* Planteamiento A:
Indica cada línea de las entradas que contenga la cadena "track" y cópiala completa, distinguiendo entre mayúsculas y minúsculas.

* Texto de la página:
Escuché a tiempo la alerta sísmica. Incluso me alcancé a poner tenis y pantalón. Pero decidí no bajar. Que mis perros y yo nos quedáramos en el cuarto piso en que vivo. La versión que me digo es que no le creí a la alarma por haber fallado un día antes. Pero puede ser que haya sido otra pulsión de muerte, como las que mi psicóloga dice que tengo. O mi adicción por la adrenalina, la que sé que tengo. También, y con alta probabilidad de ser la más precisa, que minimizara la posibilidad de salir afectado. Que jugara a ser valiente pensando que era un riesgo controlado. Por la razón que sea me quedé. Y ahí, con mis perros inquietos mientras veían la pantalla que se tambaleaba, los segundos se hicieron más largos, los sonidos más estremecedores y la ansiedad más grande. El contraste de ver la vida en slow motion mientras la tierra se movía a máxima velocidad.

* Entradas listadas:

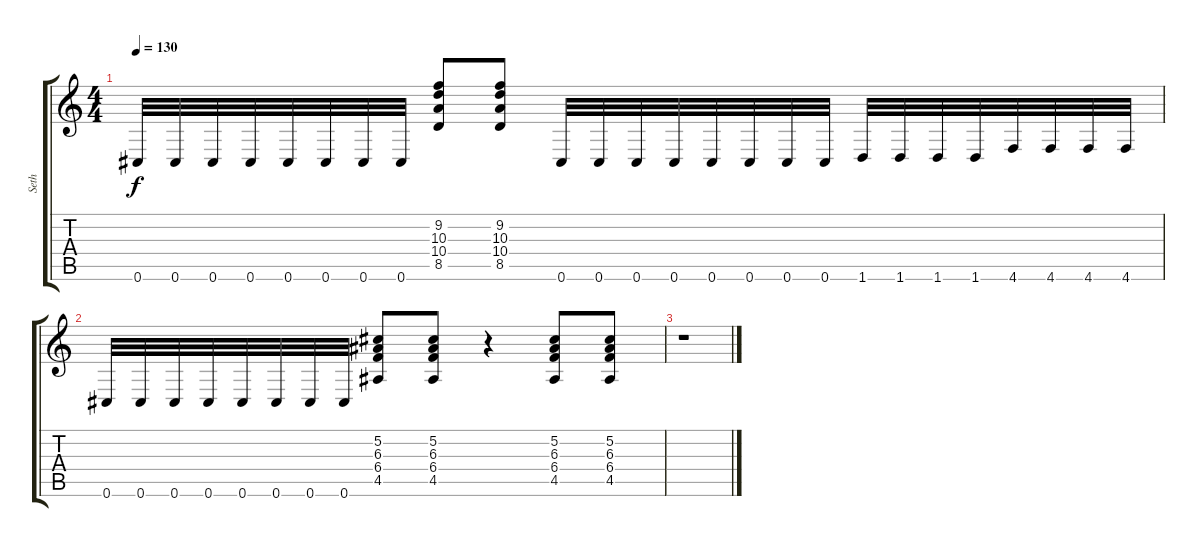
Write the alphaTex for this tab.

\track ("Seth" "Seth") {instrument distortionguitar}
\staff {score tabs}
\tuning (Db4 Ab3 E3 B2 Gb2 Db2) {hide}
\ts (4 4)
\tempo 130
\clef g2
\ks c
0.6.32{dy f} 0.6.32 0.6.32 0.6.32 0.6.32 0.6.32 0.6.32 0.6.32 (9.2 10.3 10.4 8.5).8 (9.2 10.3 10.4 8.5).8 0.6.32 0.6.32 0.6.32 0.6.32 0.6.32 0.6.32 0.6.32 0.6.32 1.6.32 1.6.32 1.6.32 1.6.32 4.6.32 4.6.32 4.6.32 4.6.32 |
0.6.32 0.6.32 0.6.32 0.6.32 0.6.32 0.6.32 0.6.32 0.6.32 (5.2 6.3 6.4 4.5).8 (5.2 6.3 6.4 4.5).8 r.4 (5.2 6.3 6.4 4.5).8 (5.2 6.3 6.4 4.5).8 |
r.1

* Planteamiento B:
Imprime textualmente el fragmento del texto de la página que va desde "Escuché a tiempo" hasta "a máxima velocidad.".

* Resultado final A:
\track ("Seth" "Seth") {instrument distortionguitar}

* Resultado final B:
Escuché a tiempo la alerta sísmica. Incluso me alcancé a poner tenis y pantalón. Pero decidí no bajar. Que mis perros y yo nos quedáramos en el cuarto piso en que vivo. La versión que me digo es que no le creí a la alarma por haber fallado un día antes. Pero puede ser que haya sido otra pulsión de muerte, como las que mi psicóloga dice que tengo. O mi adicción por la adrenalina, la que sé que tengo. También, y con alta probabilidad de ser la más precisa, que minimizara la posibilidad de salir afectado. Que jugara a ser valiente pensando que era un riesgo controlado. Por la razón que sea me quedé. Y ahí, con mis perros inquietos mientras veían la pantalla que se tambaleaba, los segundos se hicieron más largos, los sonidos más estremecedores y la ansiedad más grande. El contraste de ver la vida en slow motion mientras la tierra se movía a máxima velocidad.